§ **RECORD EXTRACTS**
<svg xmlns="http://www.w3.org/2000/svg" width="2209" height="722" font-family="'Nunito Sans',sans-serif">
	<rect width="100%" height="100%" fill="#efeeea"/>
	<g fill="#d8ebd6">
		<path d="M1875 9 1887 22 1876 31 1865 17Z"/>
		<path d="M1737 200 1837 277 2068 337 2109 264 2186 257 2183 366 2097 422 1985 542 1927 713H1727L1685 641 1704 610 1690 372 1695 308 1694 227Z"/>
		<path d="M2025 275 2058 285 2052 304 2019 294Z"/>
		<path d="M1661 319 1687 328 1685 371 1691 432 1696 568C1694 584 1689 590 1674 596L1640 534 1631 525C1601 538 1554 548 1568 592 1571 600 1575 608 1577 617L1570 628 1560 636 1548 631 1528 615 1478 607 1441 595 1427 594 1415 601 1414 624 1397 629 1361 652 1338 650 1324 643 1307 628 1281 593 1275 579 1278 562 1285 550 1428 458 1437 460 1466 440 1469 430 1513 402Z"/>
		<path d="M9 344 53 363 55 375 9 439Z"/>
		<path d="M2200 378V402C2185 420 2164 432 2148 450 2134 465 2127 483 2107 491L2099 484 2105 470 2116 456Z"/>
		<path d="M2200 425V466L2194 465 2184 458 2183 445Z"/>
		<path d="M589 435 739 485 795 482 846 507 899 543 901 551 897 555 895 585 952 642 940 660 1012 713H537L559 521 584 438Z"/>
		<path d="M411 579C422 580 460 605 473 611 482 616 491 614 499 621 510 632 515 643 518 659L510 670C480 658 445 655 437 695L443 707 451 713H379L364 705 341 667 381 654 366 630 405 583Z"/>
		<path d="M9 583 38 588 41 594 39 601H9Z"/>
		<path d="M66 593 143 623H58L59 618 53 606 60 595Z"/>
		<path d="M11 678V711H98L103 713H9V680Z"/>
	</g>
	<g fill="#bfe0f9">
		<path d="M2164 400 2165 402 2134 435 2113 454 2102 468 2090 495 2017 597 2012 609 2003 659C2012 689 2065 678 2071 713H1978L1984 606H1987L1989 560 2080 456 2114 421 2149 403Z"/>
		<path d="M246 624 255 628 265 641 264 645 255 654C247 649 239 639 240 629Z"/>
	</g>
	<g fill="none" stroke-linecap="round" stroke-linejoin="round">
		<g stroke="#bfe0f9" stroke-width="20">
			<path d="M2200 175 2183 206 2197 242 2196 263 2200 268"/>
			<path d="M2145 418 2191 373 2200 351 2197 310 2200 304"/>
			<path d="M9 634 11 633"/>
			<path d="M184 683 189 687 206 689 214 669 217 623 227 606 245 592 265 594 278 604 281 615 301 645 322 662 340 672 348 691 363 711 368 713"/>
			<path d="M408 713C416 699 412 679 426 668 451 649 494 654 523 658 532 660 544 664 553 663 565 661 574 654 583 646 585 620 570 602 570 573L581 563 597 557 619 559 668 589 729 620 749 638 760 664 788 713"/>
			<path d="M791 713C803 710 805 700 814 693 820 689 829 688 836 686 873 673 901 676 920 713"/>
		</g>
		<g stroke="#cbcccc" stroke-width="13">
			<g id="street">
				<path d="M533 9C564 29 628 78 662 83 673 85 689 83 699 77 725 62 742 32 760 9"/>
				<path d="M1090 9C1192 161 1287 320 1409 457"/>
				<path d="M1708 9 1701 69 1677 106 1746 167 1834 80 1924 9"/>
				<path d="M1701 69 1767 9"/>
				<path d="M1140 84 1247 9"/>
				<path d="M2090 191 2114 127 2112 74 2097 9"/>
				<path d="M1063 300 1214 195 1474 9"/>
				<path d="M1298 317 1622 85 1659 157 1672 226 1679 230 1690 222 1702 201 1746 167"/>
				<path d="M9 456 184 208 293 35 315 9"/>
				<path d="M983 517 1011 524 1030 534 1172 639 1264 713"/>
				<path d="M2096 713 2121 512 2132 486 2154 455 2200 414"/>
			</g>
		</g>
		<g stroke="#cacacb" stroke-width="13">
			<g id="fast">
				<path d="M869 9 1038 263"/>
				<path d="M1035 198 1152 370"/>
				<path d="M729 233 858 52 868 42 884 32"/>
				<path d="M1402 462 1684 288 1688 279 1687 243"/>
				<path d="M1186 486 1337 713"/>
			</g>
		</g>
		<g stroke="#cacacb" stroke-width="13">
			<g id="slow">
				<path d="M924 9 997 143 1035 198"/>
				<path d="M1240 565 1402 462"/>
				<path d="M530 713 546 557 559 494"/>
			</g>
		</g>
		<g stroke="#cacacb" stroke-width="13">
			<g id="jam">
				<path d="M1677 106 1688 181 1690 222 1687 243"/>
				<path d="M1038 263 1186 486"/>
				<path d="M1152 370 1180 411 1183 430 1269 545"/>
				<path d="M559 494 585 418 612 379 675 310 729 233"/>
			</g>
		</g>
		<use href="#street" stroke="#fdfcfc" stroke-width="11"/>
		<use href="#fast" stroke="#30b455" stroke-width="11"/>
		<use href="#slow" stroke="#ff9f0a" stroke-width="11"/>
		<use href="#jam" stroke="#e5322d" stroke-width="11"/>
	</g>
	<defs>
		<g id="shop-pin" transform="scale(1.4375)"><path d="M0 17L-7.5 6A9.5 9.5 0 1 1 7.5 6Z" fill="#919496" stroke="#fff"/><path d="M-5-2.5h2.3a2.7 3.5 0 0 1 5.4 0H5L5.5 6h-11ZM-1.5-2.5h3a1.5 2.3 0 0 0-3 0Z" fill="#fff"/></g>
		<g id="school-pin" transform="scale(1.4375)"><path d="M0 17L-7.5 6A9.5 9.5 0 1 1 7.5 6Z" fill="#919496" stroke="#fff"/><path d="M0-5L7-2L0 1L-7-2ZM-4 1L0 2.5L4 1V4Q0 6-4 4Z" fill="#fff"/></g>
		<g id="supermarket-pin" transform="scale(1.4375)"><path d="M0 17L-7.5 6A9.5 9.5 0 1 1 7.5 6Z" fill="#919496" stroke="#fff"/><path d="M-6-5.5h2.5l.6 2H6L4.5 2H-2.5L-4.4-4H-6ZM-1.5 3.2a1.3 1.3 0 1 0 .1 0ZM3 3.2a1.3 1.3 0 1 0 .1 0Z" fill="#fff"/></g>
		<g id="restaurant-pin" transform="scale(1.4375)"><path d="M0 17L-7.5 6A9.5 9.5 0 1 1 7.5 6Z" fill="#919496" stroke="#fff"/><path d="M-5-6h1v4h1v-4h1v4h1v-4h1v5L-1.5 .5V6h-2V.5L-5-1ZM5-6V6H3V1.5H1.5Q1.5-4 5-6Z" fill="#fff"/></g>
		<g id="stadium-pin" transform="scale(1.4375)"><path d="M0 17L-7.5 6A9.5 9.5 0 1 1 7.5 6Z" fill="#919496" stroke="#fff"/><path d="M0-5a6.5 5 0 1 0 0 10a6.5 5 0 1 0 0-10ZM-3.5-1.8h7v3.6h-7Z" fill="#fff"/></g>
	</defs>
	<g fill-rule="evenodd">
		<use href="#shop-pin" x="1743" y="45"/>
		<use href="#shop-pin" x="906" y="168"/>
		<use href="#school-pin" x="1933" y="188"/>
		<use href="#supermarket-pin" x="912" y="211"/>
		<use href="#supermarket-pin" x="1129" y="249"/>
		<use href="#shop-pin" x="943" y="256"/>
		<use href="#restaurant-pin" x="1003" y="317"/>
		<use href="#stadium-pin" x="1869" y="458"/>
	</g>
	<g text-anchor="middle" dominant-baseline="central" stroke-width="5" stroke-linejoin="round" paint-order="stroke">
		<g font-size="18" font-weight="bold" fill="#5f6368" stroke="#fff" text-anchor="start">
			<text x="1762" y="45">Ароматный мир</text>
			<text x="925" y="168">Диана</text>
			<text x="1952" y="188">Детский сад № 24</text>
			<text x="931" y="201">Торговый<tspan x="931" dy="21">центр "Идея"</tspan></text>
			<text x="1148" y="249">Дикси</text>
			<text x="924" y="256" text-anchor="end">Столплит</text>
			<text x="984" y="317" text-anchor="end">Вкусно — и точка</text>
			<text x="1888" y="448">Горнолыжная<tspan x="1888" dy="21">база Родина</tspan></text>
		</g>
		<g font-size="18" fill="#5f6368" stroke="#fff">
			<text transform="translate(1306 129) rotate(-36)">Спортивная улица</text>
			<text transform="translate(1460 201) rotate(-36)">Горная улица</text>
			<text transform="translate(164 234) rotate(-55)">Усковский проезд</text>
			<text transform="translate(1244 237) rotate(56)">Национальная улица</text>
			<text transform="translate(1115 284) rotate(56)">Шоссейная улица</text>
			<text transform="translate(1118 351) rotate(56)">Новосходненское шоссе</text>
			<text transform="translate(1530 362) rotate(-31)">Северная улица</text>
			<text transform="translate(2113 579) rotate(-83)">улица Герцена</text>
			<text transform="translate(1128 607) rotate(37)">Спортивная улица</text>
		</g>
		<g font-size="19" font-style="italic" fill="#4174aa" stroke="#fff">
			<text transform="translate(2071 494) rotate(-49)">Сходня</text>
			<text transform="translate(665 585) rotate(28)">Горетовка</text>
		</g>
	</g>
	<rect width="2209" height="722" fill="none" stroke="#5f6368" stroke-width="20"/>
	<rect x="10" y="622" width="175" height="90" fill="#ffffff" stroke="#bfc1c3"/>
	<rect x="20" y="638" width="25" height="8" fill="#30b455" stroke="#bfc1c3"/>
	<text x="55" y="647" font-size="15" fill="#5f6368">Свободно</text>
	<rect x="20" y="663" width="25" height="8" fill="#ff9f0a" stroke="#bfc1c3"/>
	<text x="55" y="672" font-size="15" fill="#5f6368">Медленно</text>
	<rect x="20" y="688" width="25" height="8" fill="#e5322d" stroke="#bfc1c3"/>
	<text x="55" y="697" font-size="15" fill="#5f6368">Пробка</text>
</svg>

§ **TASK ITEM**
When a line above includes the word "linejoin", please list that line.

§ **RESULT OF THIS EXERCISE**
	<g fill="none" stroke-linecap="round" stroke-linejoin="round">
	<g text-anchor="middle" dominant-baseline="central" stroke-width="5" stroke-linejoin="round" paint-order="stroke">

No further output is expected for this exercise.